DATA PROVIDED START
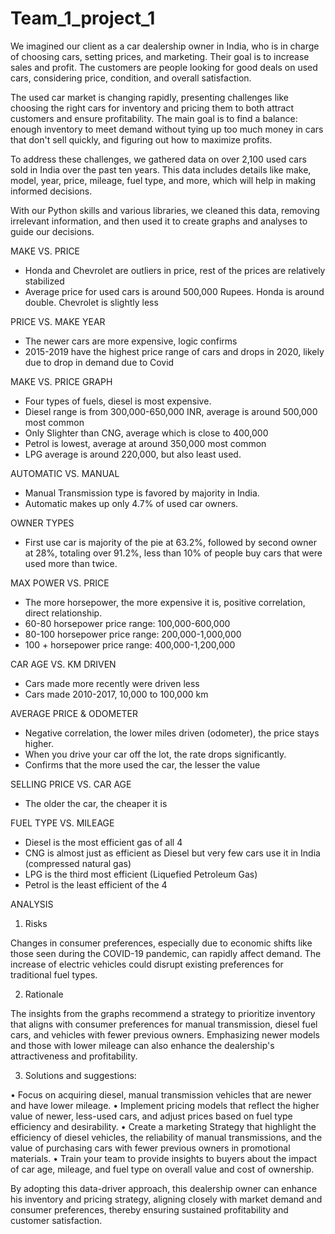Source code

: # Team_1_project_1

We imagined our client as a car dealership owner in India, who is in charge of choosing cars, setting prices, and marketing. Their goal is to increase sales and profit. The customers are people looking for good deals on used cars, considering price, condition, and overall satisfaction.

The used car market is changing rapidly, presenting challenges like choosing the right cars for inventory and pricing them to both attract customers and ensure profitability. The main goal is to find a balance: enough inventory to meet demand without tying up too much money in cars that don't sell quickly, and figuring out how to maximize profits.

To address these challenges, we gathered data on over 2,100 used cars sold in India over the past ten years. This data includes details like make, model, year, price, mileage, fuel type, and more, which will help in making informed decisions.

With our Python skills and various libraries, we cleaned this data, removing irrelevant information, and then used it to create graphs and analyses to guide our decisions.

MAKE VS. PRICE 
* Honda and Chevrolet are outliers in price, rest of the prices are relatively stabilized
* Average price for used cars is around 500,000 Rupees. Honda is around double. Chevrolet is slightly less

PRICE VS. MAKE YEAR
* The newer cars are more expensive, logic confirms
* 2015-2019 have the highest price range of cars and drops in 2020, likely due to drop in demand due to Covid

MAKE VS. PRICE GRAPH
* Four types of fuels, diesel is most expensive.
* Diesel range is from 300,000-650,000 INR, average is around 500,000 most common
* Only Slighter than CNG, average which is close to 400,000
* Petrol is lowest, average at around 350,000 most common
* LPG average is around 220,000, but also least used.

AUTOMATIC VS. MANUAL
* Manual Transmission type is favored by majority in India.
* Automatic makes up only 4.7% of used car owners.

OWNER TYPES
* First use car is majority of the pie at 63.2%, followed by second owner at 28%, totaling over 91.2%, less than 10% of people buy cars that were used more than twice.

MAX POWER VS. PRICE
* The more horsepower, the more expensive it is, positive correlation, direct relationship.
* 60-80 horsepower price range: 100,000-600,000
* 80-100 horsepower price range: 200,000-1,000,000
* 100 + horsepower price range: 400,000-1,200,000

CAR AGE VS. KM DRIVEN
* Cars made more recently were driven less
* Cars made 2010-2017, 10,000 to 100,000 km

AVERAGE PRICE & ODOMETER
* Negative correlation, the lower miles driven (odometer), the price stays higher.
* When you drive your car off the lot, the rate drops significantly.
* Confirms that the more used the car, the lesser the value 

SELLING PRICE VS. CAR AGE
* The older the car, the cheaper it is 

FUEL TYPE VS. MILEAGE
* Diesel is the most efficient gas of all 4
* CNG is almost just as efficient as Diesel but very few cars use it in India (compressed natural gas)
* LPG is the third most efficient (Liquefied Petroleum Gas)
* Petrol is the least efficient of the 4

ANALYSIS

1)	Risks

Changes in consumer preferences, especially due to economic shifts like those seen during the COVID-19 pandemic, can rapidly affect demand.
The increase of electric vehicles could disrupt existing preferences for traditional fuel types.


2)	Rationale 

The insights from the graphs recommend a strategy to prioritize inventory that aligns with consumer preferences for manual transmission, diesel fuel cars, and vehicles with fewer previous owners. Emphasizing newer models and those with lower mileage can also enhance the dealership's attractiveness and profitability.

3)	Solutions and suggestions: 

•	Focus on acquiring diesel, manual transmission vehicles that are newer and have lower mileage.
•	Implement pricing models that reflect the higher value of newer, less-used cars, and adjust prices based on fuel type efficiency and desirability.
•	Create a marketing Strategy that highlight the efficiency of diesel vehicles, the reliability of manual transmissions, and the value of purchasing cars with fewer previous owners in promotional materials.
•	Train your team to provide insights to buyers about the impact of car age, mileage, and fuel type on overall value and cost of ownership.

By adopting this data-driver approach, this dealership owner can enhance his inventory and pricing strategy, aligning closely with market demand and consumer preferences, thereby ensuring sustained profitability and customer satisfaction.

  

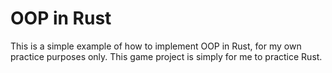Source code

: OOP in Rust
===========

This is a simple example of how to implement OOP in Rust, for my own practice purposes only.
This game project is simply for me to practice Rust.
DATA PROVIDED END
> PROBLEM DETAILS
Swap every "dealership" in the items for "showroom" and leave everything else unchanged. Omit the pictures from your answer.

> SOLUTION FOR THIS EXERCISE
Source code

: # Team_1_project_1

We imagined our client as a car showroom owner in India, who is in charge of choosing cars, setting prices, and marketing. Their goal is to increase sales and profit. The customers are people looking for good deals on used cars, considering price, condition, and overall satisfaction.

The used car market is changing rapidly, presenting challenges like choosing the right cars for inventory and pricing them to both attract customers and ensure profitability. The main goal is to find a balance: enough inventory to meet demand without tying up too much money in cars that don't sell quickly, and figuring out how to maximize profits.

To address these challenges, we gathered data on over 2,100 used cars sold in India over the past ten years. This data includes details like make, model, year, price, mileage, fuel type, and more, which will help in making informed decisions.

With our Python skills and various libraries, we cleaned this data, removing irrelevant information, and then used it to create graphs and analyses to guide our decisions.

MAKE VS. PRICE 
* Honda and Chevrolet are outliers in price, rest of the prices are relatively stabilized
* Average price for used cars is around 500,000 Rupees. Honda is around double. Chevrolet is slightly less

PRICE VS. MAKE YEAR
* The newer cars are more expensive, logic confirms
* 2015-2019 have the highest price range of cars and drops in 2020, likely due to drop in demand due to Covid

MAKE VS. PRICE GRAPH
* Four types of fuels, diesel is most expensive.
* Diesel range is from 300,000-650,000 INR, average is around 500,000 most common
* Only Slighter than CNG, average which is close to 400,000
* Petrol is lowest, average at around 350,000 most common
* LPG average is around 220,000, but also least used.

AUTOMATIC VS. MANUAL
* Manual Transmission type is favored by majority in India.
* Automatic makes up only 4.7% of used car owners.

OWNER TYPES
* First use car is majority of the pie at 63.2%, followed by second owner at 28%, totaling over 91.2%, less than 10% of people buy cars that were used more than twice.

MAX POWER VS. PRICE
* The more horsepower, the more expensive it is, positive correlation, direct relationship.
* 60-80 horsepower price range: 100,000-600,000
* 80-100 horsepower price range: 200,000-1,000,000
* 100 + horsepower price range: 400,000-1,200,000

CAR AGE VS. KM DRIVEN
* Cars made more recently were driven less
* Cars made 2010-2017, 10,000 to 100,000 km

AVERAGE PRICE & ODOMETER
* Negative correlation, the lower miles driven (odometer), the price stays higher.
* When you drive your car off the lot, the rate drops significantly.
* Confirms that the more used the car, the lesser the value 

SELLING PRICE VS. CAR AGE
* The older the car, the cheaper it is 

FUEL TYPE VS. MILEAGE
* Diesel is the most efficient gas of all 4
* CNG is almost just as efficient as Diesel but very few cars use it in India (compressed natural gas)
* LPG is the third most efficient (Liquefied Petroleum Gas)
* Petrol is the least efficient of the 4

ANALYSIS

1)	Risks

Changes in consumer preferences, especially due to economic shifts like those seen during the COVID-19 pandemic, can rapidly affect demand.
The increase of electric vehicles could disrupt existing preferences for traditional fuel types.


2)	Rationale 

The insights from the graphs recommend a strategy to prioritize inventory that aligns with consumer preferences for manual transmission, diesel fuel cars, and vehicles with fewer previous owners. Emphasizing newer models and those with lower mileage can also enhance the showroom's attractiveness and profitability.

3)	Solutions and suggestions: 

•	Focus on acquiring diesel, manual transmission vehicles that are newer and have lower mileage.
•	Implement pricing models that reflect the higher value of newer, less-used cars, and adjust prices based on fuel type efficiency and desirability.
•	Create a marketing Strategy that highlight the efficiency of diesel vehicles, the reliability of manual transmissions, and the value of purchasing cars with fewer previous owners in promotional materials.
•	Train your team to provide insights to buyers about the impact of car age, mileage, and fuel type on overall value and cost of ownership.

By adopting this data-driver approach, this showroom owner can enhance his inventory and pricing strategy, aligning closely with market demand and consumer preferences, thereby ensuring sustained profitability and customer satisfaction.

  

Source code

: OOP in Rust
===========

This is a simple example of how to implement OOP in Rust, for my own practice purposes only.
This game project is simply for me to practice Rust.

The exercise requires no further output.